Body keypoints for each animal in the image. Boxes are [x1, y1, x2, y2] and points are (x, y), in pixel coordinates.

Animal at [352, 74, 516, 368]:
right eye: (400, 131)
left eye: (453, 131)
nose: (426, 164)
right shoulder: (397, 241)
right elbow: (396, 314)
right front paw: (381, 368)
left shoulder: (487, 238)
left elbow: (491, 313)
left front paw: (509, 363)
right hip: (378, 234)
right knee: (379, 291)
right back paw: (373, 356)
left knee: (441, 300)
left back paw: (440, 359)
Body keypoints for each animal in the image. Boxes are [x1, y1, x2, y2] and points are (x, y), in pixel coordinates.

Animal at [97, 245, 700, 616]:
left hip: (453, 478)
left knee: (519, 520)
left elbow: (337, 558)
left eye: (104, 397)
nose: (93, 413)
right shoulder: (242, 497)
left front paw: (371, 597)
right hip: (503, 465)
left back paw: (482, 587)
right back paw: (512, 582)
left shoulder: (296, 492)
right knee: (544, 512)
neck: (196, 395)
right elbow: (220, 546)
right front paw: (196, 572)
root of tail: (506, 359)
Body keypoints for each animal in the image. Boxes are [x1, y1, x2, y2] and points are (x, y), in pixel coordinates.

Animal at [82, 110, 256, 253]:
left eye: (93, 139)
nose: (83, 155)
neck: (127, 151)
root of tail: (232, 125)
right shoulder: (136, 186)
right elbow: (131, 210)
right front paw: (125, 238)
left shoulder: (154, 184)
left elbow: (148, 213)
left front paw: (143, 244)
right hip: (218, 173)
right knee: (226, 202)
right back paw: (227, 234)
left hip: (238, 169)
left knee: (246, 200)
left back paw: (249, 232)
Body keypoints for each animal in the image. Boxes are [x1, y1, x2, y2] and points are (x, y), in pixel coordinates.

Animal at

...

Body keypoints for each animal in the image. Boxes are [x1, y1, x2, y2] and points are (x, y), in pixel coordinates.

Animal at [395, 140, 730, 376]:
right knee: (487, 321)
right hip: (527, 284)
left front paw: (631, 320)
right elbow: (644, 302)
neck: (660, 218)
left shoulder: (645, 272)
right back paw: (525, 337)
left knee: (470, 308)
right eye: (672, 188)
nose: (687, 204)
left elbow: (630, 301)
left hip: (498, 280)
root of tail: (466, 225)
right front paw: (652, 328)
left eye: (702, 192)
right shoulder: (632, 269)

DIRECTIONS: From the material above, give the number of lines that contain the string "shoulder", without any added remark.

TASK SOLUTION: 8